EXERCISE AIM →
From the line that has "-17,7 +17,7 @@" down to the final line of the listing below, transcribe every line exactly, and only those.
──────── INPUT FOR THIS TASK
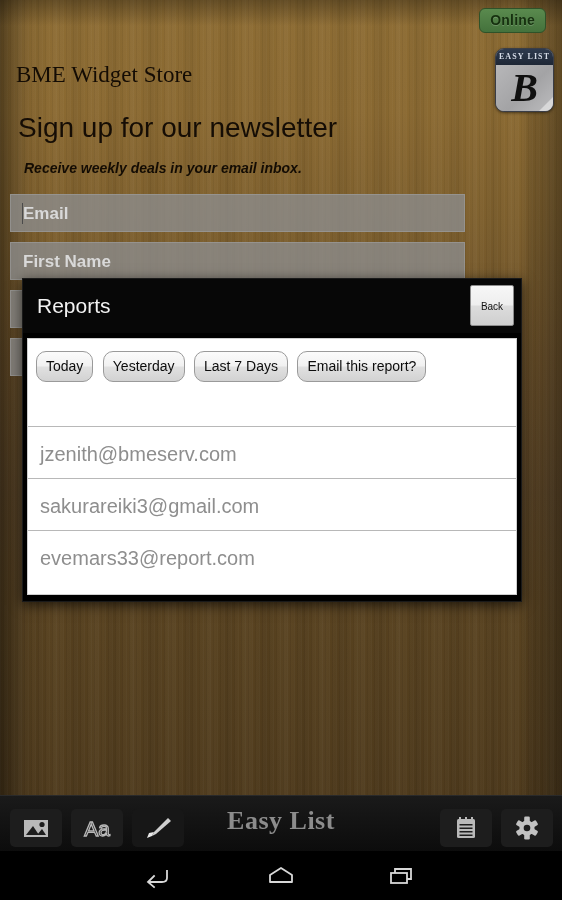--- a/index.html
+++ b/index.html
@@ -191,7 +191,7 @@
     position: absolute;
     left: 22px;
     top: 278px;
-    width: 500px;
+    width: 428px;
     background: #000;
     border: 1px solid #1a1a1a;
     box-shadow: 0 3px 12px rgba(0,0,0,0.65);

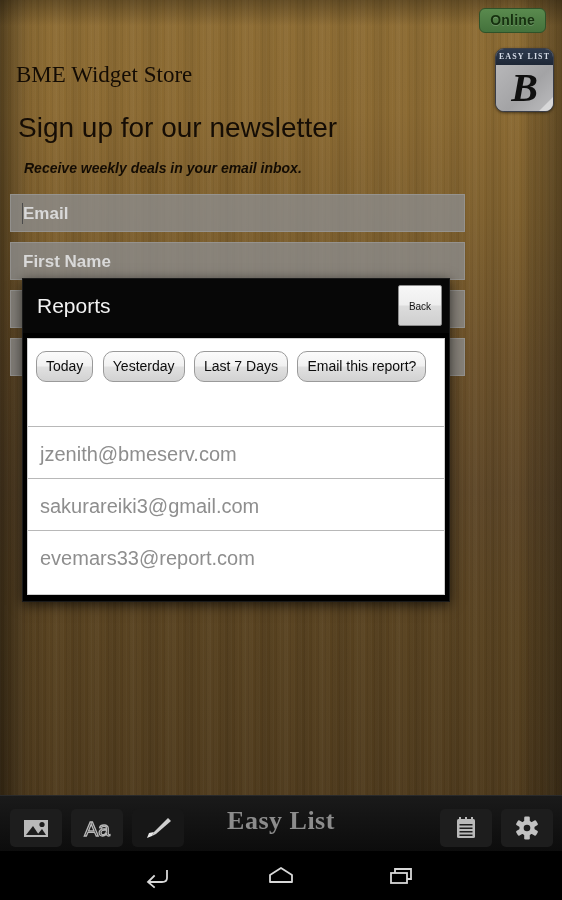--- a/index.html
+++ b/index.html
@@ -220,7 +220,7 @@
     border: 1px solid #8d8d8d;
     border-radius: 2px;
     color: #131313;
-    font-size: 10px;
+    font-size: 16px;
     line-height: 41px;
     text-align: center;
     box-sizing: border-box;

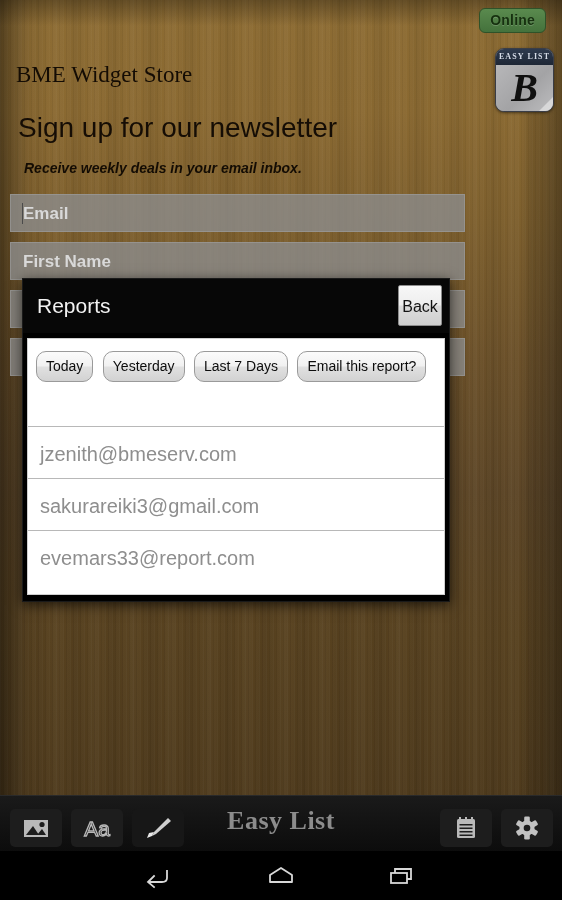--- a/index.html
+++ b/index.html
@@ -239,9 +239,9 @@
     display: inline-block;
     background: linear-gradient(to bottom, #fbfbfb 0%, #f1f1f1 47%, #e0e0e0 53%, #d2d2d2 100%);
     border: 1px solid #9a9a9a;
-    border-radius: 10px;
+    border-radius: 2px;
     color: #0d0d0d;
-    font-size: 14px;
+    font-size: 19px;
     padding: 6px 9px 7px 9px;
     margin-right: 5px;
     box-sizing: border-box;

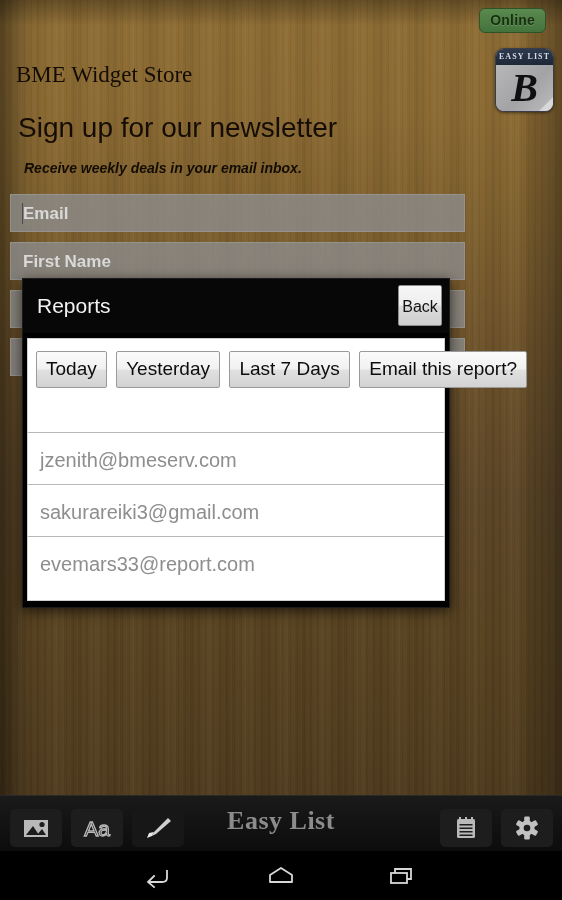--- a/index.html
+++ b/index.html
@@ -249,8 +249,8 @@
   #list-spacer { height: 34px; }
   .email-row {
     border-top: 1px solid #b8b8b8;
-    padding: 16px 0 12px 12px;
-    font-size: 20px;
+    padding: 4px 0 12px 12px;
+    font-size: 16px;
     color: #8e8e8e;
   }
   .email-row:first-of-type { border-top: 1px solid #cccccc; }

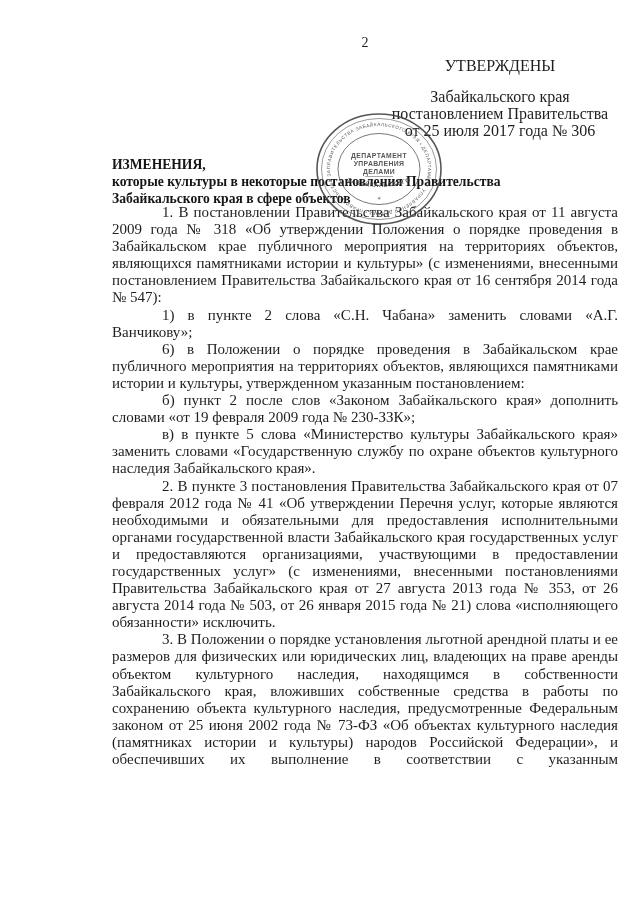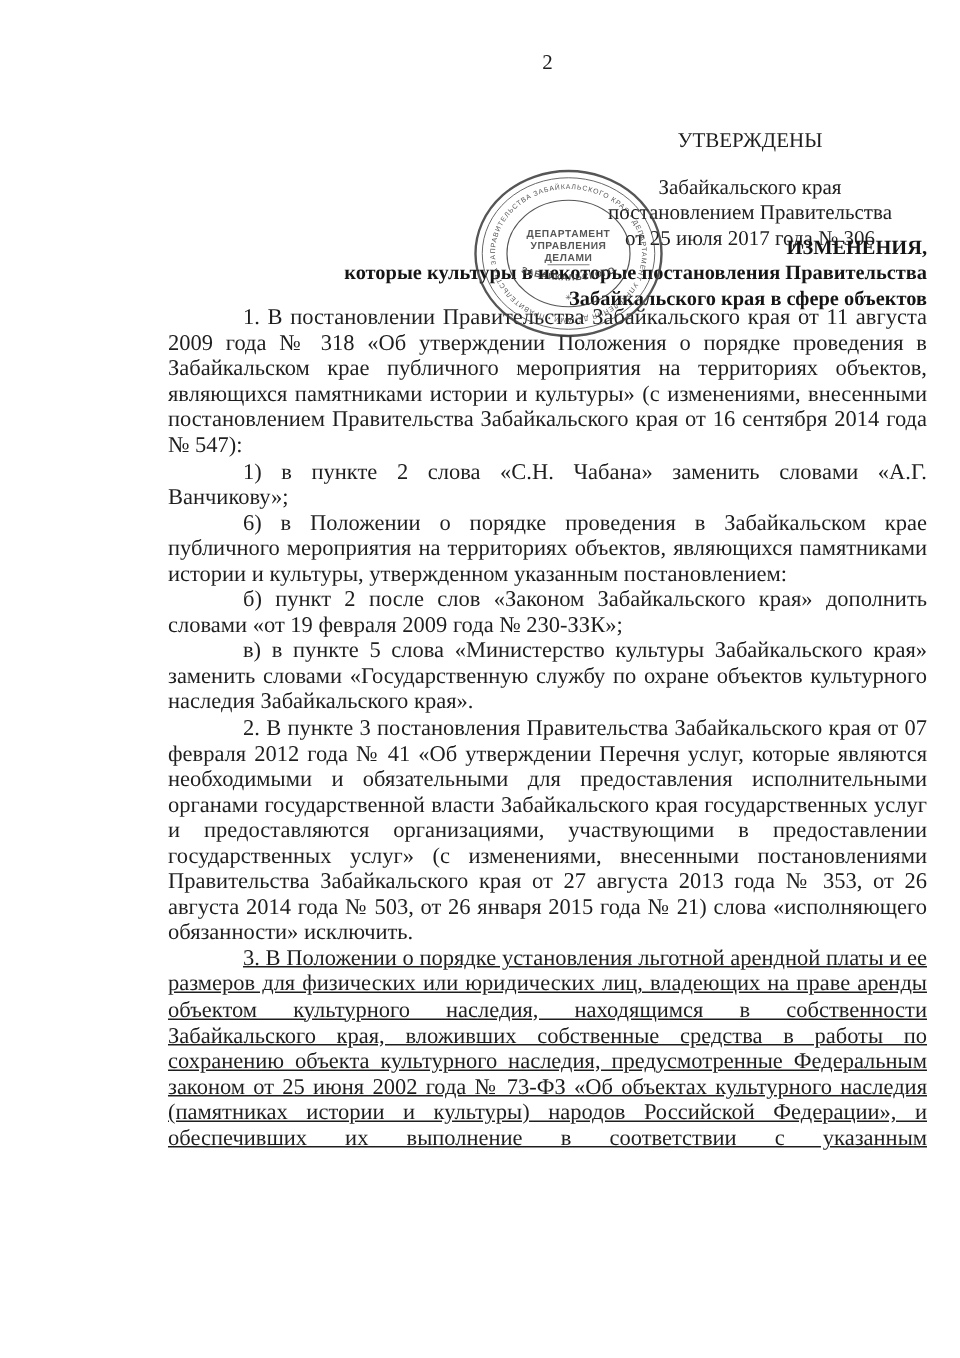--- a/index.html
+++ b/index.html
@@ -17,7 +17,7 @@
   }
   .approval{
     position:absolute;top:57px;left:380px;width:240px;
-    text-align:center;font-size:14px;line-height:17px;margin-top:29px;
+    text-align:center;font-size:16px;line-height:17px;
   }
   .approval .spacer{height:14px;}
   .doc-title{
────────────────
ANSWER SPACE →
@@ -17,7 +17,7 @@
   }
   .approval{
     position:absolute;top:57px;left:380px;width:240px;
-    text-align:center;font-size:14px;line-height:17px;margin-top:29px;
+    text-align:center;font-size:16px;line-height:17px;
   }
   .approval .spacer{height:14px;}
   .doc-title{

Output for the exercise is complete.